What happens when Spain’s most decorated chef arrives in Madrid

Spain’s most decorated chef is at the helm of recently opened Etxeko restaurant, promising homely fine dining that draws on Berasategui’s Basque roots.

Sunday, December 22, 2019,
By Joel Porter
A dish at Etxeko.
Etxeko loosely translates as ‘at home’, a reference to both the style of food, which draws on Berasategui’s Basque roots, and the homely nature of the restaurant.
Photograph by www.robertocastano.com

A quick glance at the CV of Martín Berasategui, the chef in charge of Etxeko, the restaurant at the newly opened Bless Hotel in Madrid, should be enough to get anyone very excited for dinner. An undisputed heavyweight of Spanish cooking, he’s officially the country’s most decorated chef, with his restaurants collectively holding a whopping 10 Michelin stars; two are three-star establishments — one in Barcelona and the other in his native San Sebastián.

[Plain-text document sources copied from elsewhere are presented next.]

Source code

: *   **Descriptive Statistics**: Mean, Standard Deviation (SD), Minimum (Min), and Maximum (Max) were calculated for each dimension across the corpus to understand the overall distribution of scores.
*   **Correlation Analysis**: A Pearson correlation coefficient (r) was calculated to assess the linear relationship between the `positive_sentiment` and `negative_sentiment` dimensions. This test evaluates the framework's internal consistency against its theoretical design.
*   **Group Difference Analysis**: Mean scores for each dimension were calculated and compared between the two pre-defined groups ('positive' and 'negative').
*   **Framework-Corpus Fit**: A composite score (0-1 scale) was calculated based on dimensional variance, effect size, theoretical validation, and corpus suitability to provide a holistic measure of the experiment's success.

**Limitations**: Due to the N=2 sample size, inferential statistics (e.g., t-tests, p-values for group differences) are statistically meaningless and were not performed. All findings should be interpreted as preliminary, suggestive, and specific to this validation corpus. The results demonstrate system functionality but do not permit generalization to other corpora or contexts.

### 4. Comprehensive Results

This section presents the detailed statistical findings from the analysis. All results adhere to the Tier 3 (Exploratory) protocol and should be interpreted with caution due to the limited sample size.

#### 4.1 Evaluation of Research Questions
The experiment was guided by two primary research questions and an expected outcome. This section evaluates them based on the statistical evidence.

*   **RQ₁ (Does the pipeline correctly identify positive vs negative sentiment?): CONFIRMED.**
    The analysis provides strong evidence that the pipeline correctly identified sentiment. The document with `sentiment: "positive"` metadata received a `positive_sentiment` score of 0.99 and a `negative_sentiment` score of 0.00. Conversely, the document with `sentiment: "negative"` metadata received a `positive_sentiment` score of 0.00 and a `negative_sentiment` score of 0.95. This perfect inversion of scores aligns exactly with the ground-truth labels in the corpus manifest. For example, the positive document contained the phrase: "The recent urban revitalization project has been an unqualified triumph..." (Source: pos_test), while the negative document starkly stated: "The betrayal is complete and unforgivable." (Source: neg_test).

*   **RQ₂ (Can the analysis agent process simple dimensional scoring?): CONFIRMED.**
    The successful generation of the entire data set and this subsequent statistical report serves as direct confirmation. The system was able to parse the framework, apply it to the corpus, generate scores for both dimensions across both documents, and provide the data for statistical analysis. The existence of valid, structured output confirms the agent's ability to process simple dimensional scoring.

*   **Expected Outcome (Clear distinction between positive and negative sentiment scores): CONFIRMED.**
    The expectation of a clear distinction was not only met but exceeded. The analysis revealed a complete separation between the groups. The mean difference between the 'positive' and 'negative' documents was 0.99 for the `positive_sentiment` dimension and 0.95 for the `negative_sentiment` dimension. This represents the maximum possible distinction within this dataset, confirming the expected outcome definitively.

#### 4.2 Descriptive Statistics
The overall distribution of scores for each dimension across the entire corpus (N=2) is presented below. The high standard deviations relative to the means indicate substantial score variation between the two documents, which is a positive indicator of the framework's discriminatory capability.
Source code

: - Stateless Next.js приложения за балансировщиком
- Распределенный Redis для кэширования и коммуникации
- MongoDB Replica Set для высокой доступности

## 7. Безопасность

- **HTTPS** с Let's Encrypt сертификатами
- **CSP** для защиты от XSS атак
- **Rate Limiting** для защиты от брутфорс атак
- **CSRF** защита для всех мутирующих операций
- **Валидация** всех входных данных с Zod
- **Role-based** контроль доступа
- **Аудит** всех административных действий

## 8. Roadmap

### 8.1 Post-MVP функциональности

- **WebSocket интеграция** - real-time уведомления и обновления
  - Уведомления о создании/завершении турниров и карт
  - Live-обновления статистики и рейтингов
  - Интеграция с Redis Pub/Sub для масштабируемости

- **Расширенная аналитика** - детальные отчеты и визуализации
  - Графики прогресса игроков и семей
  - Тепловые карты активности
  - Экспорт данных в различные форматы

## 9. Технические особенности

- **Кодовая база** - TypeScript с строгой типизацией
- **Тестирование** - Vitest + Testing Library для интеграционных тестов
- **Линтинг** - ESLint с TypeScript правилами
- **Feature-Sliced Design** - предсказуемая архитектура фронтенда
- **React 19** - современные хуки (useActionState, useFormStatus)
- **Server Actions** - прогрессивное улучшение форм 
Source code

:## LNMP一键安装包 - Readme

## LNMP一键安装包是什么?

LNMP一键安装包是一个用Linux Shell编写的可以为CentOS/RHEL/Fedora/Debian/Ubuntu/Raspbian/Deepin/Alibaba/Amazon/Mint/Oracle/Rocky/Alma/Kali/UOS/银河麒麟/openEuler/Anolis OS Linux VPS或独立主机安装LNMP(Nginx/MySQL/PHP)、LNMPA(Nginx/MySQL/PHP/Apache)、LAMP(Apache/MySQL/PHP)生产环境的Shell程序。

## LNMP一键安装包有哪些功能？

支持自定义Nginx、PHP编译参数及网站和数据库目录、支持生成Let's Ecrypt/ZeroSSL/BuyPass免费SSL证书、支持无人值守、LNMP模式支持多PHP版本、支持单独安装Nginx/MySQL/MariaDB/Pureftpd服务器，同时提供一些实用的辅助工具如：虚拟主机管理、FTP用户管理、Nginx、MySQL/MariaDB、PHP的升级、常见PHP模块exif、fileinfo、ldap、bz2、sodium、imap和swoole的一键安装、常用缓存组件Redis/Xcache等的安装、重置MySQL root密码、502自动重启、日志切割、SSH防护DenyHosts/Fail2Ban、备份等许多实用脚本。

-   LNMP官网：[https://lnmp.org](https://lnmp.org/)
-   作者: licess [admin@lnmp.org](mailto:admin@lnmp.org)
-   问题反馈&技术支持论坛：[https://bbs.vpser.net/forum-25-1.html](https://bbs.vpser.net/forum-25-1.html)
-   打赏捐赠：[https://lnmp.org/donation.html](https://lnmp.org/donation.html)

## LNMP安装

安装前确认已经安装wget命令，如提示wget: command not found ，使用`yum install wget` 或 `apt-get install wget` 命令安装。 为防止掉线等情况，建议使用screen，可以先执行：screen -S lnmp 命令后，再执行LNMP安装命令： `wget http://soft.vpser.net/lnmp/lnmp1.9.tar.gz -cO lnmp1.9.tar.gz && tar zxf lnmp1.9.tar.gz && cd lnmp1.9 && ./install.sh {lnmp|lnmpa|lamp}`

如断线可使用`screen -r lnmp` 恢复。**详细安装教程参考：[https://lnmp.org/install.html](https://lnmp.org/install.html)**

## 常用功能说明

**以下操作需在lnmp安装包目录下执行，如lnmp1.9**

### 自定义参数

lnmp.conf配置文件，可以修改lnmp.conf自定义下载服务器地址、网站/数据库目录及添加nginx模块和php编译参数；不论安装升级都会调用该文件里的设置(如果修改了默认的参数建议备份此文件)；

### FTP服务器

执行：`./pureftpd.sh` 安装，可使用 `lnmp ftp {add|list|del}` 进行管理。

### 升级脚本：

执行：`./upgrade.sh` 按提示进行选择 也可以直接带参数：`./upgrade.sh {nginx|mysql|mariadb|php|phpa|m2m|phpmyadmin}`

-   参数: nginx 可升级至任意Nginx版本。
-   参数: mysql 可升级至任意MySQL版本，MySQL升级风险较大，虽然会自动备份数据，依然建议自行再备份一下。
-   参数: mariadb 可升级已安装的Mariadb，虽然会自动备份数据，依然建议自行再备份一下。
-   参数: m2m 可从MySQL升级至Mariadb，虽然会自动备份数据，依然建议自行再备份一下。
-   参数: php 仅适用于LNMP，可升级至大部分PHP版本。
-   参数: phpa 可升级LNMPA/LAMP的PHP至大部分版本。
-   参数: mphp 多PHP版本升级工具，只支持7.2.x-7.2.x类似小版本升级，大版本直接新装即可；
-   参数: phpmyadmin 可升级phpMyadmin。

Berasategui began his culinary career at his parents’ restaurant, Bodegón Alejandro, at the age of 14, before going on to hone his craft in the high-end kitchens of France. As a teenager, he trained with culinary heavyweights such as Alain Ducasse, Michel Guérard and Didier Oudil, learning the intricate techniques required for Michelin-worthy cooking, before taking over Bodegón Alejandro aged 20. By 25, he’d already won his first star.

As well as his restaurants in Barcelona and San Sebastián, Berasategui has outposts in Tenerife, Portugal, Mexico and the Dominican Republic, but aside from a brief spell consulting on the Amparo Restaurant in 1994, he’s never owned his own Madrid restaurant. His new role as the ‘gastronomic guru’ of Bless hotels has led to the opening of Etxeko, and his arrival in the Spanish capital is big news, not least for Berasategui himself, who says it was “a dream come true to return to Madrid after 25 years.”

Etxeko loosely translates from Basque as ‘at home’, a reference to both the style of food, which draws on Berasategui’s Basque roots, and the homely nature of the restaurant. The menu, which draws inspiration from his long career, is “a 44-year-old recipe book with authentic flavours but cleverly updated for cosmopolitan Madrid”, according to Berasategui.

Of course, anyone who dines at Etxeko will be able to tell you that the food is a far cry from home cooking. Yes, the menu includes steaks and ‘señoret’ seafood rice — a close relative of paella — but you’ll also find a cold ‘lasagne’ of marinated anchovies layered between finely chopped vegetables and topped off with a shot of velvety smooth gazpacho. And then there’s the ajoblanco, a classic soup of bread, almonds and garlic, which elevated to even greater heights with the addition of smoked sardine, green apple sorbet and herring roe.

It’s showstopping food, the work of a chef who’s truly mastered his craft. But, despite this triumphant first step into Madrid, Berasategui doesn’t currently have any plans to open more restaurants in the capital. “At the moment, I’m focused on Etxeko being the best it can be, and that all who visit us want to return.”

Three more of his restaurants to try

Martín Berasategui, Lasarte
The restaurant that made his name was awarded its third Michelin star in 2001 and has held onto all three ever since. It’s the epicentre of the chef’s empire, with the tasting menu providing a snapshot of his signature dishes over the years. Expect oyster with green olive juice, a puff pastry cake with apple and ice cream; and stuffed Iberian pig’s trotters with quince paste and crunchy black pudding ‘pearls’.

M B, Tenerife
The only two-Michelin-starred restaurant in the Canary Islands, M B brings Berasategui’s signature Basque flavours to the The Ritz-Carlton, Abama. Menus are created by the chefs depending on what they find in the local markets that day. Standouts include calamari with parmesan crisp and bacon, and tuna with tomatoes and pickled spring onions.

Fifty Seconds, Lisbon
Martín Berasategui’s Lisbon restaurant takes its name from the 50-second lift journey that whisks diners 394ft up to the dining room, at the top of the Myriad by Sana hotel. It’s an intimate space, with just 35 covers, and each table is positioned by a window, offering views across the city and the Tagus River. The eclectic menu includes cod brandade with Manzanilla and yuzu mayonnaise, and grilled ox fillet with char chlorophyll and a cheese bonbon.